*** Opening Exercise input ***

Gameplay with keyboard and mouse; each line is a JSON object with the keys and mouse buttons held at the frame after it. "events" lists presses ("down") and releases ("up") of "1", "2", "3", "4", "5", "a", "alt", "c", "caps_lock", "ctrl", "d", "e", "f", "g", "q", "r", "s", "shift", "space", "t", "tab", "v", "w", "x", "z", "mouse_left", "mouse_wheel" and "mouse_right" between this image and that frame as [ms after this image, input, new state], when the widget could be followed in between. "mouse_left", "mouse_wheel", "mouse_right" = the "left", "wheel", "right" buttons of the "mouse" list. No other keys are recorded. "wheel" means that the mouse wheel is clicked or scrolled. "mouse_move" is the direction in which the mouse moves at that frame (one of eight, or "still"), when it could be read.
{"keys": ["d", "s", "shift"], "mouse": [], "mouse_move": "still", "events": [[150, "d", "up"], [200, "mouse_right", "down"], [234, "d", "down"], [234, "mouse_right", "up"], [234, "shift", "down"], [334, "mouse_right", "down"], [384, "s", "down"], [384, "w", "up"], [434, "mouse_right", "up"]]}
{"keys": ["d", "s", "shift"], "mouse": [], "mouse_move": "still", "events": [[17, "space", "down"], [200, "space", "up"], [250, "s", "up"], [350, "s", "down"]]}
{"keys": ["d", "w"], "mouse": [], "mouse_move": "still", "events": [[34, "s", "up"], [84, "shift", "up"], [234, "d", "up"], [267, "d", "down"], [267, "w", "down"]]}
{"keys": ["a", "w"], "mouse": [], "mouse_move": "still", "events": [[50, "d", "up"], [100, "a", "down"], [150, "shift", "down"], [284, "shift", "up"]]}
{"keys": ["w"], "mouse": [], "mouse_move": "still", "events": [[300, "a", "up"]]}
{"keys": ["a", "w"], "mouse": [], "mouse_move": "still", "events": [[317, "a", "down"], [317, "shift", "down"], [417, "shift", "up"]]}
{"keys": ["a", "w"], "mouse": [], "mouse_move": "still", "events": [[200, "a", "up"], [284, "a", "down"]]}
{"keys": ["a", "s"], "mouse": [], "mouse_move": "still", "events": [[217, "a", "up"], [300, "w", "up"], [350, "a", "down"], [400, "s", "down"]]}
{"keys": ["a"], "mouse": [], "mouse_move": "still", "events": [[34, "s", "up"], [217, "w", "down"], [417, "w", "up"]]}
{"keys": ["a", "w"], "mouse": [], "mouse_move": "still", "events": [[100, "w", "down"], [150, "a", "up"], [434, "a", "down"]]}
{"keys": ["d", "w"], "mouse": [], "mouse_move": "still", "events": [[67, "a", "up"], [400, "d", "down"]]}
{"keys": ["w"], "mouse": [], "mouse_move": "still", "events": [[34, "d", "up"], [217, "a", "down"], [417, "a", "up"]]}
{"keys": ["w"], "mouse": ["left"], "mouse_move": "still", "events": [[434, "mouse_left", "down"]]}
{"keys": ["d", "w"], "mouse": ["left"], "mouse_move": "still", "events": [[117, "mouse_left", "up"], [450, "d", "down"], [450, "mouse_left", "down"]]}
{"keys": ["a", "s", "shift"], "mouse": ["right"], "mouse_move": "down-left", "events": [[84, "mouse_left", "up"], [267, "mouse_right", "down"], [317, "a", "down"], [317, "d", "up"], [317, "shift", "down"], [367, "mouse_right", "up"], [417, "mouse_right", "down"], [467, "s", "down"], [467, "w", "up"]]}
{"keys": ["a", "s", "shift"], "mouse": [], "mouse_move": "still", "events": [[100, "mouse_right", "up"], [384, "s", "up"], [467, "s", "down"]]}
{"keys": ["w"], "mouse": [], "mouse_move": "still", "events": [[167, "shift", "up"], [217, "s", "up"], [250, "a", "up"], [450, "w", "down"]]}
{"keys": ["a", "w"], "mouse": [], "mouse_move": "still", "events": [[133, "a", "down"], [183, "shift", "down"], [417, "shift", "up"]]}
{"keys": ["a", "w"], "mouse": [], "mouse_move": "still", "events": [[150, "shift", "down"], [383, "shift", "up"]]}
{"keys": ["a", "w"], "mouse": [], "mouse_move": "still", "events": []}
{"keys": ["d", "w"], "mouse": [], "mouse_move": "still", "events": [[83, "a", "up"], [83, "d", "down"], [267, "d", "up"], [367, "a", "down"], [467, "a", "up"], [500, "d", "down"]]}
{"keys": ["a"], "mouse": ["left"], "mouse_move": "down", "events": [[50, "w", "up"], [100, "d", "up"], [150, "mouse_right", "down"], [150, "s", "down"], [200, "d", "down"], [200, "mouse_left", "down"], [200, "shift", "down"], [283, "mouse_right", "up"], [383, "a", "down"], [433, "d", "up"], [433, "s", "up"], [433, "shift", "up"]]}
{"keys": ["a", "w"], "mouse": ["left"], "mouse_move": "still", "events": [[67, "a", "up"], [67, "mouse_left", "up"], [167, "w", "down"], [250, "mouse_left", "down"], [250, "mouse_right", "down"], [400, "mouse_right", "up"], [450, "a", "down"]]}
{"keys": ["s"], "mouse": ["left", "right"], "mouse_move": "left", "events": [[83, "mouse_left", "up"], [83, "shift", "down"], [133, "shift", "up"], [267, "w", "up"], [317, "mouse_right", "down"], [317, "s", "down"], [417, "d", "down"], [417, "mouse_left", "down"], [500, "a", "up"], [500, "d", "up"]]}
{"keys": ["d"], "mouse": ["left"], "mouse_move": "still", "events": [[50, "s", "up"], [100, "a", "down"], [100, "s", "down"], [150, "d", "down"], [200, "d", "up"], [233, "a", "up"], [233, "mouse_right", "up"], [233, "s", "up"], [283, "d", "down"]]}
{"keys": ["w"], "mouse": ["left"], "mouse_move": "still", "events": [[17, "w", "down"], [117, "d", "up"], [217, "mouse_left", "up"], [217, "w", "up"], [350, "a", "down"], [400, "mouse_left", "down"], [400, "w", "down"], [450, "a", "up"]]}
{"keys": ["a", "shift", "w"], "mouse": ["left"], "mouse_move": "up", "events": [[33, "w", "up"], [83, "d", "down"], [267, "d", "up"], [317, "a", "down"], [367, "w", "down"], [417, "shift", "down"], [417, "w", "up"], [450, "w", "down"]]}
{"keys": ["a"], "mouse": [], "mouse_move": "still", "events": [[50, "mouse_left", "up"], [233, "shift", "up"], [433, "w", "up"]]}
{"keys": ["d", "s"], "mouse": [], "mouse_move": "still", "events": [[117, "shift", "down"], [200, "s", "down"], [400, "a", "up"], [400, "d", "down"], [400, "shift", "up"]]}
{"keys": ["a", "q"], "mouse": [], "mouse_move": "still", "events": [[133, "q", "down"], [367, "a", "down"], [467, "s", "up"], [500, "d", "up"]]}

*** Closing Exercise input ***

Retype the material above from start to finish without any changes.

- Answer section -
Gameplay with keyboard and mouse; each line is a JSON object with the keys and mouse buttons held at the frame after it. "events" lists presses ("down") and releases ("up") of "1", "2", "3", "4", "5", "a", "alt", "c", "caps_lock", "ctrl", "d", "e", "f", "g", "q", "r", "s", "shift", "space", "t", "tab", "v", "w", "x", "z", "mouse_left", "mouse_wheel" and "mouse_right" between this image and that frame as [ms after this image, input, new state], when the widget could be followed in between. "mouse_left", "mouse_wheel", "mouse_right" = the "left", "wheel", "right" buttons of the "mouse" list. No other keys are recorded. "wheel" means that the mouse wheel is clicked or scrolled. "mouse_move" is the direction in which the mouse moves at that frame (one of eight, or "still"), when it could be read.
{"keys": ["d", "s", "shift"], "mouse": [], "mouse_move": "still", "events": [[150, "d", "up"], [200, "mouse_right", "down"], [234, "d", "down"], [234, "mouse_right", "up"], [234, "shift", "down"], [334, "mouse_right", "down"], [384, "s", "down"], [384, "w", "up"], [434, "mouse_right", "up"]]}
{"keys": ["d", "s", "shift"], "mouse": [], "mouse_move": "still", "events": [[17, "space", "down"], [200, "space", "up"], [250, "s", "up"], [350, "s", "down"]]}
{"keys": ["d", "w"], "mouse": [], "mouse_move": "still", "events": [[34, "s", "up"], [84, "shift", "up"], [234, "d", "up"], [267, "d", "down"], [267, "w", "down"]]}
{"keys": ["a", "w"], "mouse": [], "mouse_move": "still", "events": [[50, "d", "up"], [100, "a", "down"], [150, "shift", "down"], [284, "shift", "up"]]}
{"keys": ["w"], "mouse": [], "mouse_move": "still", "events": [[300, "a", "up"]]}
{"keys": ["a", "w"], "mouse": [], "mouse_move": "still", "events": [[317, "a", "down"], [317, "shift", "down"], [417, "shift", "up"]]}
{"keys": ["a", "w"], "mouse": [], "mouse_move": "still", "events": [[200, "a", "up"], [284, "a", "down"]]}
{"keys": ["a", "s"], "mouse": [], "mouse_move": "still", "events": [[217, "a", "up"], [300, "w", "up"], [350, "a", "down"], [400, "s", "down"]]}
{"keys": ["a"], "mouse": [], "mouse_move": "still", "events": [[34, "s", "up"], [217, "w", "down"], [417, "w", "up"]]}
{"keys": ["a", "w"], "mouse": [], "mouse_move": "still", "events": [[100, "w", "down"], [150, "a", "up"], [434, "a", "down"]]}
{"keys": ["d", "w"], "mouse": [], "mouse_move": "still", "events": [[67, "a", "up"], [400, "d", "down"]]}
{"keys": ["w"], "mouse": [], "mouse_move": "still", "events": [[34, "d", "up"], [217, "a", "down"], [417, "a", "up"]]}
{"keys": ["w"], "mouse": ["left"], "mouse_move": "still", "events": [[434, "mouse_left", "down"]]}
{"keys": ["d", "w"], "mouse": ["left"], "mouse_move": "still", "events": [[117, "mouse_left", "up"], [450, "d", "down"], [450, "mouse_left", "down"]]}
{"keys": ["a", "s", "shift"], "mouse": ["right"], "mouse_move": "down-left", "events": [[84, "mouse_left", "up"], [267, "mouse_right", "down"], [317, "a", "down"], [317, "d", "up"], [317, "shift", "down"], [367, "mouse_right", "up"], [417, "mouse_right", "down"], [467, "s", "down"], [467, "w", "up"]]}
{"keys": ["a", "s", "shift"], "mouse": [], "mouse_move": "still", "events": [[100, "mouse_right", "up"], [384, "s", "up"], [467, "s", "down"]]}
{"keys": ["w"], "mouse": [], "mouse_move": "still", "events": [[167, "shift", "up"], [217, "s", "up"], [250, "a", "up"], [450, "w", "down"]]}
{"keys": ["a", "w"], "mouse": [], "mouse_move": "still", "events": [[133, "a", "down"], [183, "shift", "down"], [417, "shift", "up"]]}
{"keys": ["a", "w"], "mouse": [], "mouse_move": "still", "events": [[150, "shift", "down"], [383, "shift", "up"]]}
{"keys": ["a", "w"], "mouse": [], "mouse_move": "still", "events": []}
{"keys": ["d", "w"], "mouse": [], "mouse_move": "still", "events": [[83, "a", "up"], [83, "d", "down"], [267, "d", "up"], [367, "a", "down"], [467, "a", "up"], [500, "d", "down"]]}
{"keys": ["a"], "mouse": ["left"], "mouse_move": "down", "events": [[50, "w", "up"], [100, "d", "up"], [150, "mouse_right", "down"], [150, "s", "down"], [200, "d", "down"], [200, "mouse_left", "down"], [200, "shift", "down"], [283, "mouse_right", "up"], [383, "a", "down"], [433, "d", "up"], [433, "s", "up"], [433, "shift", "up"]]}
{"keys": ["a", "w"], "mouse": ["left"], "mouse_move": "still", "events": [[67, "a", "up"], [67, "mouse_left", "up"], [167, "w", "down"], [250, "mouse_left", "down"], [250, "mouse_right", "down"], [400, "mouse_right", "up"], [450, "a", "down"]]}
{"keys": ["s"], "mouse": ["left", "right"], "mouse_move": "left", "events": [[83, "mouse_left", "up"], [83, "shift", "down"], [133, "shift", "up"], [267, "w", "up"], [317, "mouse_right", "down"], [317, "s", "down"], [417, "d", "down"], [417, "mouse_left", "down"], [500, "a", "up"], [500, "d", "up"]]}
{"keys": ["d"], "mouse": ["left"], "mouse_move": "still", "events": [[50, "s", "up"], [100, "a", "down"], [100, "s", "down"], [150, "d", "down"], [200, "d", "up"], [233, "a", "up"], [233, "mouse_right", "up"], [233, "s", "up"], [283, "d", "down"]]}
{"keys": ["w"], "mouse": ["left"], "mouse_move": "still", "events": [[17, "w", "down"], [117, "d", "up"], [217, "mouse_left", "up"], [217, "w", "up"], [350, "a", "down"], [400, "mouse_left", "down"], [400, "w", "down"], [450, "a", "up"]]}
{"keys": ["a", "shift", "w"], "mouse": ["left"], "mouse_move": "up", "events": [[33, "w", "up"], [83, "d", "down"], [267, "d", "up"], [317, "a", "down"], [367, "w", "down"], [417, "shift", "down"], [417, "w", "up"], [450, "w", "down"]]}
{"keys": ["a"], "mouse": [], "mouse_move": "still", "events": [[50, "mouse_left", "up"], [233, "shift", "up"], [433, "w", "up"]]}
{"keys": ["d", "s"], "mouse": [], "mouse_move": "still", "events": [[117, "shift", "down"], [200, "s", "down"], [400, "a", "up"], [400, "d", "down"], [400, "shift", "up"]]}
{"keys": ["a", "q"], "mouse": [], "mouse_move": "still", "events": [[133, "q", "down"], [367, "a", "down"], [467, "s", "up"], [500, "d", "up"]]}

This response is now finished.